Apparently because Ray previously offered ARM’s seven Dunkin’ franchises to David’s entities, the Court ruled that the “sale of ARM’s restaurants was not a corporate opportunity of plaintiffs, and defendant’s activities on behalf of ARM were not in inherent conflict with the duties he owed to M & W and Plattsburgh Taco as a fiduciary.”

Next, the Court ruled that the “proof further shows that the dissemination of M & W and Plattsburgh Taco’s financial information was inadvertent, a product of the fact that both ARM and [David’s] Companies maintained their financial information” on the same system, “together with [Ray]’s failure to redact [M & W and Plattsburgh Taco’s] financial information before sending the emails to Santana.”

The Court found “no evidence that [Ray] disclosed plaintiffs’ information to advance any personal interest beyond his legitimate desire to ensure the sale of ARM’s restaurants in the event the transaction with [David] did not close.”

Finally, the Court ruled that “the record conclusively demonstrates that plaintiffs have not sustained any loss from the disclosure to Santana.” “There simply is no evidence,” ruled the Court, “of any damages or injury to plaintiffs or any benefit to defendant.” The Court found that Ray’s disclosure to Santana “did not prevent the transaction” between David, Ray, and Cheryl “from being consummated,” and ultimately, “ARM’s seven Dunkin’ restaurants were transferred to M & W, and [David] acquired the Aleys’ entire interest in M & W.”

As a result, the Court dismissed the fiduciary duty claims.

Analyzing faithless servant under essentially the same framework as fiduciary duty, the Court found “no grounds by which to conclude that [Ray] was dishonest or otherwise breached his fiduciary obligation to plaintiffs so as to warrant the forfeiture of earned compensation.”

The Court concluded its opinion by dismissing the accounting claims, ruling that plaintiffs failed to demonstrate any “circumstances giving rise to a duty to account.”

Commentary on White

Based upon my understanding of the case law, the absence of any provable damage in White was not in and of itself an impediment to disgorgement of Ray’s compensation (see e.g.
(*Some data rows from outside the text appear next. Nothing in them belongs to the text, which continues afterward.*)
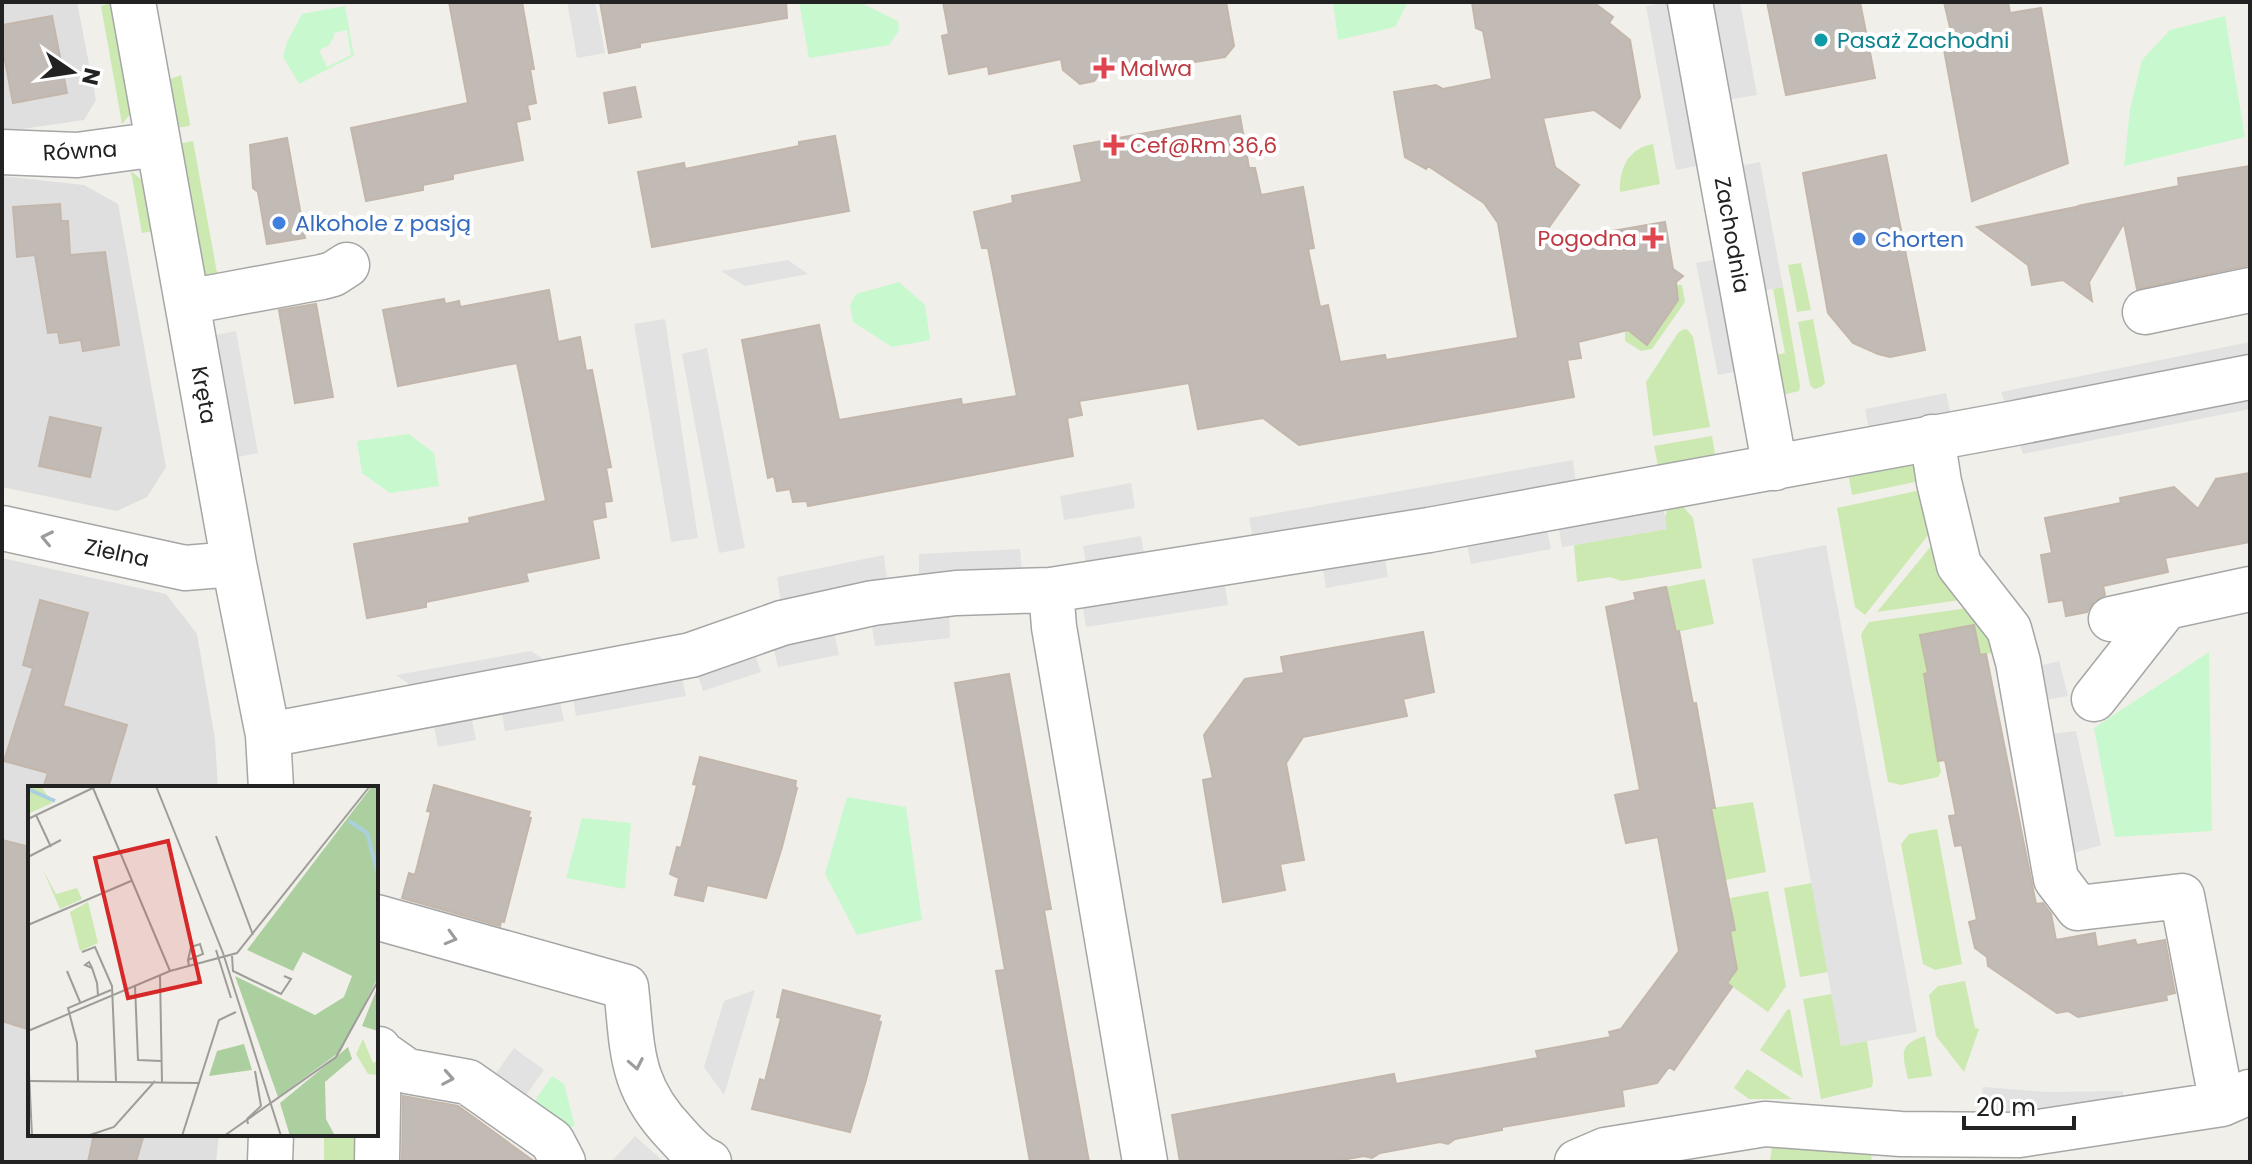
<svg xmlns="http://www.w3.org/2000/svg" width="2252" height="1164" viewBox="0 0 2252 1164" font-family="Poppins,sans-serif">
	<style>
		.residential { fill: #e0dfdf }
		.grass { fill: #cbe9b1 }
		.park { fill: #c8f9ce; fill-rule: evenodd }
		.parking { fill: #e2e2e2 }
		.building { fill: #c2bbb5; stroke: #c3b6ab; stroke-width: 2 }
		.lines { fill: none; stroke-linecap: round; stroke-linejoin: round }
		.minor-casing { stroke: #a6a6a6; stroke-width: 47 }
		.minor { stroke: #fff; stroke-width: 44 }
		.oneway { stroke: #9c9c9c }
		.culture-dot { fill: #0f9aa8; stroke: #fff; stroke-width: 3 }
		.health-dot { fill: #e0444e; stroke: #fff; stroke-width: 3 }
		.shop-dot { fill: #3f7fe0; stroke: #fff; stroke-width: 3 }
		.labels { text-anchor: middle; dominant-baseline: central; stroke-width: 8; stroke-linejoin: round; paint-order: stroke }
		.culture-label { font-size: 22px; fill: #0d838f; stroke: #fff; text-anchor: start }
		.health-label { font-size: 22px; fill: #be3a42; stroke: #fff; text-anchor: start }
		.street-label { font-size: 22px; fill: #222; stroke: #fff }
		.shop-label { font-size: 22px; fill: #366cbe; stroke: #fff; text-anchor: start }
		.inset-river { fill: none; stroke: #abd0dd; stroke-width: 4 }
		.inset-road { fill: none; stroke: #9e9d99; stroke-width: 2 }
		.view { fill: #d62828; fill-opacity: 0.15; stroke: #d62828; stroke-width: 4 }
		.inset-edge { fill: none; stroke: #222; stroke-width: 4 }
	</style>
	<rect width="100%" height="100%" fill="#f1efe9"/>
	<path class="residential" d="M2,2h75l19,98 -12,20 -82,12z
		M2,176l82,9 34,19 48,263 -19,30 -30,14 -115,-24z
		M2,558l164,36 31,40 18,105 3,49h-188v346h189l-3,28h-214z"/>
	<path class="grass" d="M111,3l4,3 17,99 -1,8 -9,11 -21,-118z
		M181,75l9,49 -1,2 -13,2 -8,-48z
		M193,141l26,143 -16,-2 -25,-138z
		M1653,144l7,40 -40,8c-1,-24 9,-44 33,-48z
		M131,171l12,10 10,50 -11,2z
		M1801,263l10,47 -14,2 -9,-47z
		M1676,285h6l3,17 -33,47 -11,2 -16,-10v-10l3,-1 19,15 31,-45z
		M1783,287l17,99 -1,5 -21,5 -2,-41 9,-2 -12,-64z
		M1813,319l12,64 -4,4 -7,2 -4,-4 -12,-63z
		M1684,329l4,1 5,7 17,90 -57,9 -7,-54 32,-49z
		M1712,436l4,24 -57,10 -5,-24z
		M1913,457l7,24 -68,14 -4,-23z
		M1921,490l8,44 -64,81 -10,-8 -18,-99z
		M1680,503l13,15 9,50 -80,13 -12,-4 -33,5 -3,-37 92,-16 -1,-11 3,-10z
		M1932,545l3,22 25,33 -83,12z
		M1705,579l9,45 -38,8 -10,-45z
		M1975,607l31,43 -26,5 -7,-30 -53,10 8,38 -4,2 15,55 -6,1 8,41 -3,5 -37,8 -13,-3 -27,-148 8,-12z
		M1753,802l13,70 -41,8 -8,-44 -11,-27z
		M1937,829l25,135 -27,6 -12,-6 -22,-120 8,-10z
		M1812,883l16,89 -28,5 -16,-89z
		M1768,891l18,95 -18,26 -41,-29 10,-14 -7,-38 5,-1 -5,-32z
		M1965,981l10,47 4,1 -15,43 -28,-36 -7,-41 9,-9z
		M1832,994l9,52 26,-5 6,40 -1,6 -51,12 -18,-100z
		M1790,1009l13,69 -43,-28 27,-40z
		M1925,1036l7,40 -24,3c-5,-24 -11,-34 17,-43z
		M1747,1069l45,30h-43l-15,-11z
		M324,1134h41l-1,28h-40z
		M1772,1146l99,8 1,8h-102z"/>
	<path class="park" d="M799,2h60l39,19 1,9 -10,15 -80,13z
		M1333,2h75l-13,25 -57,13z
		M345,6l9,50 -55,28 -16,-27 4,-15 15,-28zM347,30l4,25 -24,12 -8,-17 9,-4 6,-9v-4z
		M2225,16l20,121 -121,29 6,-57 12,-49 28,-30z
		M899,282l26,23 5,35 -38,7 -39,-25 -3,-17 6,-11z
		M409,434l25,19 5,33 -49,7 -28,-20 -5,-32z
		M2209,652l3,179 -97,6 -21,-109z
		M847,797l59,10 16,113 -65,15 -32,-61z
		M582,818l49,5 -6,66 -59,-11z
		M552,1076l12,8 11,42 -16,3 -24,-23 2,-9z"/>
	<path class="parking" d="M567,2h28l10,51 -28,5z
		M1670,2l30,163 -24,5 -30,-164z
		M1709,2h31l17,93 -31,5z
		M1760,162l23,125 -25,5 -23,-125z
		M1717,259l22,112 -21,4 -22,-112z
		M788,260l20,14 -63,12 -24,-15z
		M665,319l33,219 -27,4 -37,-218z
		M236,331l22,122 -25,5 -22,-122z
		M2250,342v67l-227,45 -22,-62z
		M707,348l38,200 -26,5 -37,-199z
		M1946,393l5,22 -82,16 -4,-22z
		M1573,460l3,25 -323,55 -4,-22z
		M1131,483l4,25 -71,12 -4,-24z
		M1663,505l4,24 -105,18 -4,-24z
		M1546,525l5,24 -80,15 -5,-25z
		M1141,536l4,24 -58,10 -4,-24z
		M1826,545l91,487 -76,14 -89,-487z
		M1020,549l2,24 -103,5v-24z
		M1384,552l4,25 -62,11 -4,-25z
		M884,555l3,25 -106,23 -4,-26z
		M1224,579l4,26 -142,22 -4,-26z
		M949,612l1,26 -75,8 -4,-26z
		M833,628l6,27 -61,12 -6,-25z
		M753,648l8,24 -58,19 -8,-24z
		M531,651l24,16 -135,25 -24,-17z
		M2059,661l9,35 -28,5 -5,-34z
		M681,672l5,24 -110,20 -4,-24z
		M559,697l5,24 -59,10 -4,-24z
		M471,715l5,25 -38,7 -5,-25z
		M2076,731l25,114 -27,8 -24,-119z
		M755,990l-31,105 -20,-28 20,-66z
		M514,1048l30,22 -18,25 -30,-22z
		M1983,1087l65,5 75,-1 1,22 -144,1z
		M635,1136l29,26h-53z"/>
	<path class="building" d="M449,2h73l12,67h-4l6,34 -9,2 3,14 -14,3 7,38 -70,14v5l-30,6v5l-57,11 -15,-73 117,-25z
		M600,2h186l1,16 -147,25v4l-31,6z
		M943,2h283l8,44 -9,11 -80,13 -10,-6 -32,5 -9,12 -14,3 -17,-14 -2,-11 -72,15 -1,-8 -39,8 -7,-38 7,-2z
		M1472,2h121l20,15 -4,6 21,17 10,57 -20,31 -26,-18 -51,8 12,49 24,18 -42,59 128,-22 8,47 10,7 -7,6 2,18 -31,45 -19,-15 -50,12 3,16 -14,2 7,37 -275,48 -36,-27 -65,11 -9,-46 -110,18 3,14 -15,3 6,38 -265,50 -1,-5 -14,1 -3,-13 -13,2 -3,-15 -6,2 -26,-138 77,-15 20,95 122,-21 1,6 55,-9 -29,-148h-6l-8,-36 39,-9 -1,-7 70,-14 -8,-36 166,-30 9,52h6l6,27 42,-8 11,61 -6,1 12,58 8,-2 12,57 45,-7 1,5 132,-22 -20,-115 -14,-20 -56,-37 -2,3 -21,-12 -11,-65 42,-7 7,4 49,-10 -9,-48 -7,-3z
		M1767,2h93l15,76 -89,17z
		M1944,2h64l2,11 31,-5 27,155 -96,38 -30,-162 10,-3z
		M52,16l15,77 -54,10 -11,-58v-20z
		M635,87l6,30 -32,6 -5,-30z
		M835,136l14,75 -197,36 -14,-75 46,-9 1,6 114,-23v-4z
		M287,138l18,100 -38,6 -9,-52 -5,-4 -3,-43z
		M1886,155l39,195 -35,7 -12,-3 -25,-11 -25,-30 -25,-140z
		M2250,166v99l-113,24 -13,-66 -35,59 3,19 -29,-21 -31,5 -4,-20 -51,-38 99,-20v4l2,-5 101,-20 -1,-8z
		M60,204l1,17h7l2,34 35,-3 14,93 -36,6 -2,-11 -21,3 -2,-11 -10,1 -13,-78 -18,2 -4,-50z
		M549,290l9,52 22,-5 6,34 6,-1 19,97 -5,1 6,33 -8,1 2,15 -14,3 7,38 -73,15 2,8 -102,21v5l-59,11 -13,-74 116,-21 -1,-5 77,-17 -29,-138 -119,23 -15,-76 61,-11 1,5 14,-3 1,6z
		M316,304l17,93 -38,6 -16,-93z
		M50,417l51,11 -11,49 -51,-11z
		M2250,473v69l-85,16 3,14 -65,14 2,9 -11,6 -7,11 -21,4 -3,-16 -14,2 -8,-47 11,-2 -7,-35 76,-15 -1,-5 54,-11 24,22 18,-30z
		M1666,587l10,45 3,-1 14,73 3,-1 19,105h-4l24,122 -5,1 7,38 -10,14 5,4 -58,83 -5,-3 -12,16 -35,7 2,16 -122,21v3l-47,9 -7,5 -8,-2 -60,11 -8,5 -8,-2 -34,6h-150l-8,-47 222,-41 2,10 142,-26 -2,-7 75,-14 -2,-5 12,-3 58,-78 -21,-114 -32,6 -11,-48 25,-5 -34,-183 30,-7 -2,-7z
		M40,600l48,13 -25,93 64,19 -19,63h-65l5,-15 -44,-12 29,-93 -10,-3z
		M1974,625l6,30 6,-1 50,250 7,-1 8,11 5,26 39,-7 2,14 38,-7 2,5 28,-5 10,53 -9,2 1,5 -89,17 -10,-6 -11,2 -69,-47 -1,-9 -12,-9 -6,-26 8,-2 -15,-75 -7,1 -6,-30 7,-1 -11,-55 -7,1 -14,-87 4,-1 -8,-38z
		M1423,632l11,60 -31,7 4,17 -104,21 -17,26 18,97 -24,4 5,26 -62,12 -20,-122 10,-2 -9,-43 41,-56 39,-6 -3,-16z
		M1009,674l42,235 -7,1 45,252h-59l-34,-191 9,-1 -50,-287z
		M700,757l96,24 -1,6 2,1 -15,59 -16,51 -59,-13 -4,16 -28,-6 4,-17 -9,-4 7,-27 4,1 16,-63 -4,-1z
		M434,785l96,27 -2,5 3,1 -27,104 -3,-1 -1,5 -98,-28 7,-25 6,2 16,-63 -4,-1z
		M2,840l28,7v183l-28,-9z
		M783,990l97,26 -2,5 3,1 -15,58 -16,52 -98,-23 8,-30 5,2 16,-63 -4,-1z
		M403,1096l55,10 77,56h-133z
		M94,1134h50l-8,28h-48z"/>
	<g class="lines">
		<g class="minor-casing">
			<path id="minor" d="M133,2l101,562 34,171 3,53
				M1690,2l85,466
				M2,152l75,3 81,-11
				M187,302l135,-25 11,-3 14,-9
				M2145,312l105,-22
				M1932,437l7,45 20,83 50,64 9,33 38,217 22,29 104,-12 40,208
				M2,528l183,40 49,-4
				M1051,590l3,37 91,535
				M2111,619l139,-30
				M2094,699l70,-89
				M268,735l423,-80 91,-32 91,-20 83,-10 95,-3 378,-60 581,-106 240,-47
				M376,917l250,70c7,63 3,98 50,147 9,10 20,23 33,28
				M376,1049l31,22 61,11 84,59 11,21
				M270,1162l1,-28
				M377,1162l2,-113
				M1577,1162l28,-12 160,-26 136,10 118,1 203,-31 27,-12"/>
		</g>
		<use href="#minor" class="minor"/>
	</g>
	<defs><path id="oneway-chevron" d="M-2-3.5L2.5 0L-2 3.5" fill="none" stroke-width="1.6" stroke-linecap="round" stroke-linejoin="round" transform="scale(2)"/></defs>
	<g class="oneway">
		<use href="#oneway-chevron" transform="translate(47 538) rotate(-168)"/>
		<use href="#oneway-chevron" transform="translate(451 938) rotate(16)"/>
		<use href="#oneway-chevron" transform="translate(636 1064) rotate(79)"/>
		<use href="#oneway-chevron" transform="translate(448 1078) rotate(10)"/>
	</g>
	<circle class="culture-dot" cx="1821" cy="40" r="8"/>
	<g class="health-dot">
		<path d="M1100 56h8v8h8v8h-8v8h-8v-8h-8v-8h8z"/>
		<path d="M1110 133h8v8h8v8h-8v8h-8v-8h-8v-8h8z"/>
		<path d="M1649 226h8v8h8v8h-8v8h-8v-8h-8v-8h8z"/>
	</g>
	<g class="shop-dot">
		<circle cx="279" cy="223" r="8"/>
		<circle cx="1859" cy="239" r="8"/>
	</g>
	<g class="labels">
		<g class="culture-label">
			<text x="1837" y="40">Pasaż Zachodni</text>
		</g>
		<g class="health-label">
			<text x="1120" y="68">Malwa</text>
			<text x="1130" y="145">Cef@Rm 36,6</text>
			<text x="1637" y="238" text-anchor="end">Pogodna</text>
		</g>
		<g class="street-label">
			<text transform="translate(80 151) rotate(-3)">Równa</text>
			<text transform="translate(1732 235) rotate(80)">Zachodnia</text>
			<text transform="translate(204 395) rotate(80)">Kręta</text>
			<text transform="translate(117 553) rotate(12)">Zielna</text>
		</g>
		<g class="shop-label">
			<text x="295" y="223">Alkohole z pasją</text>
			<text x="1875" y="239">Chorten</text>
		</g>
	</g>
	<g transform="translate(28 786)">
		<rect width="350" height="350" fill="#f1efe9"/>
		<path d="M0,0h13l11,17 -24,11zM15,84l13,24 21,-6 5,11 -22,10zM60,116l10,41 -18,8 -10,-39zM335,253l10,24 5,-2 -1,14 -9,-1 -12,-20z" fill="#cbe9b1"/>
		<path d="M344,0h6v191l-37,74 -63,46 -43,-121 80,39 29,-18 8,-21 -49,-24 -10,19 -46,-21zM350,200v45l-16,-5zM216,258l8,26 -43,6 8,-25zM320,261l4,12 -27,23 1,37 9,17h-45l-10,-33z" fill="#accf9f"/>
		<path class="inset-river" d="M0,3l27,12M321,35l18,12 11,41"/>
		<path class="inset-road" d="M128,0l67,167 58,183M65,2l77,183M8,29l15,32M0,33l69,-33M188,50l37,99M0,71l33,-17M0,139l103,-44M188,164l15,48M54,166l13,-5 17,39 4,95M204,170l1,15 48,23 10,-15 -7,-3M160,174l15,-6 -3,-10 -9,3 -3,13 1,6M64,182l-7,-3 4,-3 3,6 5,15 1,12M39,185l13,31M132,190l2,106M107,200l3,74 23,1M0,245l142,-60 67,-18 133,-167M0,266l4,84M0,295l172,2M50,295l-1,-38 -9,-35 43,-18M220,338l-1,-5 14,-13 -6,-35M59,350l27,-9 41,-46M154,350l37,-116 17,-8M196,350l112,-79 42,-76"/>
		<path class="view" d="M140,55l32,141 -72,16 -33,-140z"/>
		<rect width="350" height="350" class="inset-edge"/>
	</g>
	<rect width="2252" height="1164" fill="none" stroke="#222222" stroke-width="8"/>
	<g transform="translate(72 72) rotate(103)" stroke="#ffffff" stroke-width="6" paint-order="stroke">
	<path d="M0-6L14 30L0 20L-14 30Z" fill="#222222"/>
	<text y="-12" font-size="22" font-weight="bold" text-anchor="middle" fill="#222222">N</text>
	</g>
	<path d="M1964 1116v12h110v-12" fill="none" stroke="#222222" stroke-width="4"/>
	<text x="1976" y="1116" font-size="24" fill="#222222" stroke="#ffffff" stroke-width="6" paint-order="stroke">20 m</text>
</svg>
Panos v Mid Hudson Med. Group, P.C., 204 AD3d 1016 [2d Dept 2022] [“It makes no difference” for a faithless servant claim if the plaintiff “suffered no provable damage”] [quotations omitted]).

But David’s faithless servant claims foundered on a more basic level: his inability to prove liability. As an appeals court held exactly two weeks after Justice Platkin issued White, whether a defendant “engaged in disloyal conduct sufficient to warrant the disgorgement of his salary” generally presents “material issues of fact” requiring a trial (Bax v InterEnergy Holdings, 213 AD3d 598 [1st Dept 2023]).

But I think it’s fair to say that a faithless servant claim requires something more than a fiduciary breach – it requires, at a minimum, some proof of active disloyalty in a material aspect of the agent’s duties. Under Turner, the doctrine requires “misconduct and unfaithfulness which substantially violates the contract of service.” Justice Platkin’s holding that David failed to raise a triable issue as to any actual wrongful intent, the record instead demonstrating no more than “inadvertent” conduct, defeated the faithless servant claims.

Like Turner itself, White now stands for the proposition that even if a defendant commits a technical fiduciary breach, mere “mistake, misapprehension or neglect” do not justify forfeiture in faithless servant cases.